Ausgewählter Auszug:
# TCP oder UDP



## Evolver (22. Jun 2007)

Man sagt oft, für Spiele sollte aufgrund der Geschwindigkeit UDP verwendet werden. Es sei eben besser, wenn mal eine Positionsübermittlung (oder ähnliches) verloren geht, als wenn unter Umständen die Wartezeit auf eine Nachricht zu lang wird. Ich bin aber TCP eigentlich mehr zugeneigt, deswegen folgende Fragen.

Aber wie steht es den nun in der Praxis: Ist ein Unterschied tatsächlich deutlich spürbar? In wie fern ist dies abhängig von der Menge der zu übertragenden Daten?

Wenn man UDP nutzt: Macht es Sinn, seperat eine TCP-Verbindung zu halten, um nicht so zeitkritische Nachrichten zu senden? Die könnte das Verbidungsmanagement, Chatfunktionen und ähnliches betreffen.

Gegebene Einträge:
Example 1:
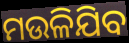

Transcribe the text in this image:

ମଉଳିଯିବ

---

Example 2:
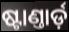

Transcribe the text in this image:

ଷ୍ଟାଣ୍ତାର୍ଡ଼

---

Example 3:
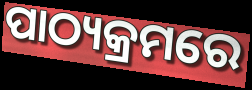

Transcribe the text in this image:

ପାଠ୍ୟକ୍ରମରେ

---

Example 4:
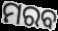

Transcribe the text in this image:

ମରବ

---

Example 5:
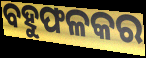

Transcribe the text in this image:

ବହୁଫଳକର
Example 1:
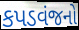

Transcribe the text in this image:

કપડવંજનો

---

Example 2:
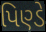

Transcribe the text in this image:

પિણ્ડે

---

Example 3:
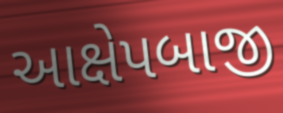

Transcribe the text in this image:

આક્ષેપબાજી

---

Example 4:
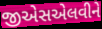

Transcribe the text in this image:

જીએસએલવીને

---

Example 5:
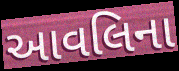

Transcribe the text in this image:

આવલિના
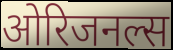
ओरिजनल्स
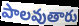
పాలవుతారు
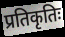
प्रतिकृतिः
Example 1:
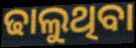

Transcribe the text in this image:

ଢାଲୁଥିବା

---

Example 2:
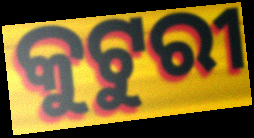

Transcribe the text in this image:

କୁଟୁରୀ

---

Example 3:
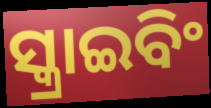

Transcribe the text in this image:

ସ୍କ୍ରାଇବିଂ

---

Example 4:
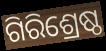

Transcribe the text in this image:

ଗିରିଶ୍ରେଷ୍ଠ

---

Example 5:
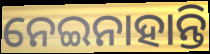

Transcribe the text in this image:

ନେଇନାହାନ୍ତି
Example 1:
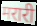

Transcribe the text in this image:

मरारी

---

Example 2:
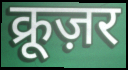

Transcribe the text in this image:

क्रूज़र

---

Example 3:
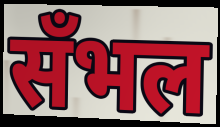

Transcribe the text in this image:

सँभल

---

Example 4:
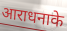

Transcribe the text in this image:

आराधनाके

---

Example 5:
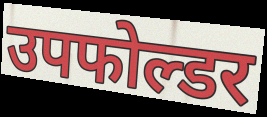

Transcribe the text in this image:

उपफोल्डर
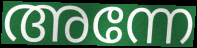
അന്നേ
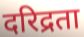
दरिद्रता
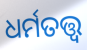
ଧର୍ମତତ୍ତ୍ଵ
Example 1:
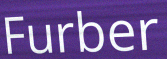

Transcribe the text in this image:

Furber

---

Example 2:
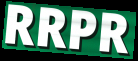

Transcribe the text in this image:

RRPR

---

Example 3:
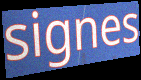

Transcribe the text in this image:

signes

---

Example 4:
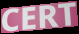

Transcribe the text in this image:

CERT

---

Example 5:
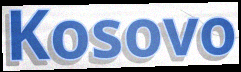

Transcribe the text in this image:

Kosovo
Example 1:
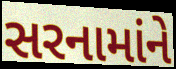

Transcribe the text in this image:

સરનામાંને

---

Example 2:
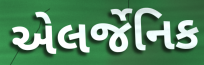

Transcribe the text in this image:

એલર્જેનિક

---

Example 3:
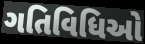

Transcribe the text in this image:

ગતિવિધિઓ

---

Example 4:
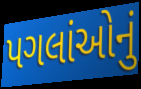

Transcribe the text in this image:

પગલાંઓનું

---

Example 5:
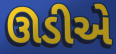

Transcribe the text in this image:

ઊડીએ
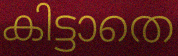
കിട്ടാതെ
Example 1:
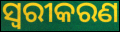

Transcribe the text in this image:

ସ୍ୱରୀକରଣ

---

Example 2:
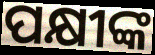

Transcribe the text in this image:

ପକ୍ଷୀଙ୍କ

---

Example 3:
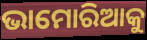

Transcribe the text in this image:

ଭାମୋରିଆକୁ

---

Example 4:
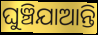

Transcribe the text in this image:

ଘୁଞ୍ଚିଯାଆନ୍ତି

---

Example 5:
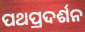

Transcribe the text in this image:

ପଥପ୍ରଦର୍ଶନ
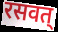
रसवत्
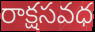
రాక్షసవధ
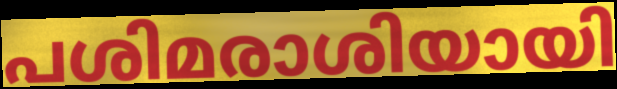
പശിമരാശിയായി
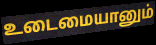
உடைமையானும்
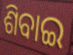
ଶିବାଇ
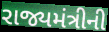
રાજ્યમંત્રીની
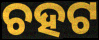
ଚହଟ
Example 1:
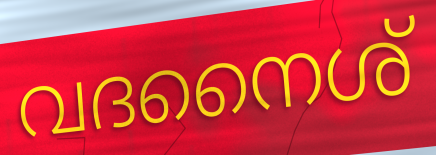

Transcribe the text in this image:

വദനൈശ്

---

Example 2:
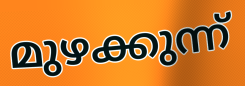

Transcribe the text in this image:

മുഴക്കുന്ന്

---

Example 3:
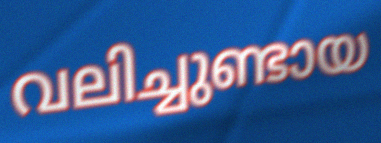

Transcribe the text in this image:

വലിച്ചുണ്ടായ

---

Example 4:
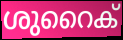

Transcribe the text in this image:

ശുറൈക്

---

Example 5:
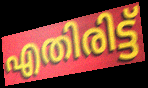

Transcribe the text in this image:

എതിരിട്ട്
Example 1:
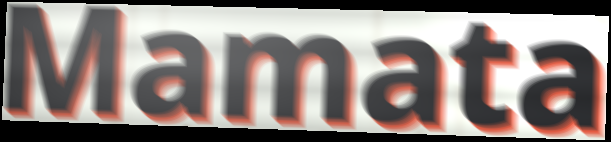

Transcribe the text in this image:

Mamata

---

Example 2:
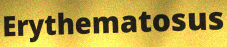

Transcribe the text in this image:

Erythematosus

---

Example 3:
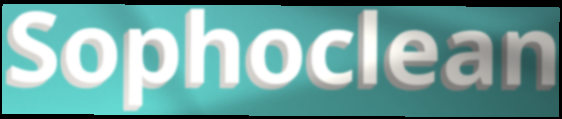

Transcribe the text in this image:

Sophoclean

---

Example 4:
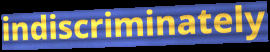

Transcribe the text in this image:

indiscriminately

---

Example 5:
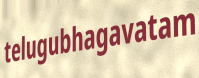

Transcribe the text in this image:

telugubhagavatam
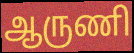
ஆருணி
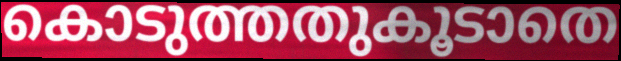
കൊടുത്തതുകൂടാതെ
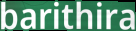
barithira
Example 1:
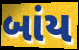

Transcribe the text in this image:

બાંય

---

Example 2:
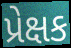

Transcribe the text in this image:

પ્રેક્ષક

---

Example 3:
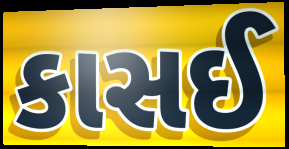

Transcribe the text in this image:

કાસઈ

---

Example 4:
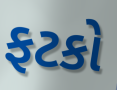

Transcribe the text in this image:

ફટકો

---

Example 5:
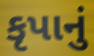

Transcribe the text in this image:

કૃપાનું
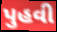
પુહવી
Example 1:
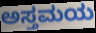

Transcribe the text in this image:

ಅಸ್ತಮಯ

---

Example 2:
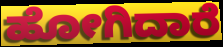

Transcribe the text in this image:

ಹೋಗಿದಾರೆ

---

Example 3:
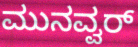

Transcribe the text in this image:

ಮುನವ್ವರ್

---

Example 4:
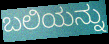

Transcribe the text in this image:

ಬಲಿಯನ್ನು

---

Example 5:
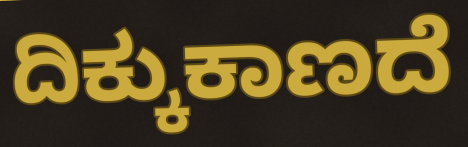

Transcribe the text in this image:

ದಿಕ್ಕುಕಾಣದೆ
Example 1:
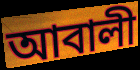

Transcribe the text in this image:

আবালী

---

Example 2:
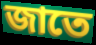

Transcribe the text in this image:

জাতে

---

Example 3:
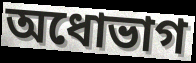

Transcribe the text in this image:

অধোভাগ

Zu erledigende Arbeit:
a. Schreibe aus dem Forenbeitrag zu TCP oder UDP jeden Satz ab, der mit einem Fragezeichen endet.
b. Stimmen diese Aussagen mit dem Forenbeitrag zu TCP oder UDP überein? Antworte jeweils mit Ja oder Nein und zitiere die entscheidenden Worte. (i) Der Verfasser neigt eher zu UDP. (ii) Für Spiele wird oft wegen der Geschwindigkeit UDP empfohlen. (iii) Der Beitrag ist vom 22. Jun 2007.
c. Führe den Forenbeitrag zu TCP oder UDP im Anschluss an seinen letzten Satz fort.
Die Auflistung ist hierfür ohne Belang.

Antworten:
a.
1. „Aber wie steht es den nun in der Praxis: Ist ein Unterschied tatsächlich deutlich spürbar?“
2. „In wie fern ist dies abhängig von der Menge der zu übertragenden Daten?“
3. „Wenn man UDP nutzt: Macht es Sinn, seperat eine TCP-Verbindung zu halten, um nicht so zeitkritische Nachrichten zu senden?“

b.
(i) Nein: „Ich bin aber TCP eigentlich mehr zugeneigt“
(ii) Ja: „Man sagt oft, für Spiele sollte aufgrund der Geschwindigkeit UDP verwendet werden.“
(iii) Ja: „Evolver (22. Jun 2007)“

c.
----------



## Evil-Devil (22. Jun 2007)

dazu kann ich auf dieses interessanten Thread verweisen:
http://www.javagaming.org/forums/index.php?topic=608.0

Ob du UDP oder TCP nimmst, hängt viel von der Situation ab.


----------



## EgonOlsen (22. Jun 2007)

Evolver hat gesagt.:
			
		

> Wenn man UDP nutzt: Macht es Sinn, seperat eine TCP-Verbindung zu halten, um nicht so zeitkritische Nachrichten zu senden? Die könnte das Verbidungsmanagement, Chatfunktionen und ähnliches betreffen.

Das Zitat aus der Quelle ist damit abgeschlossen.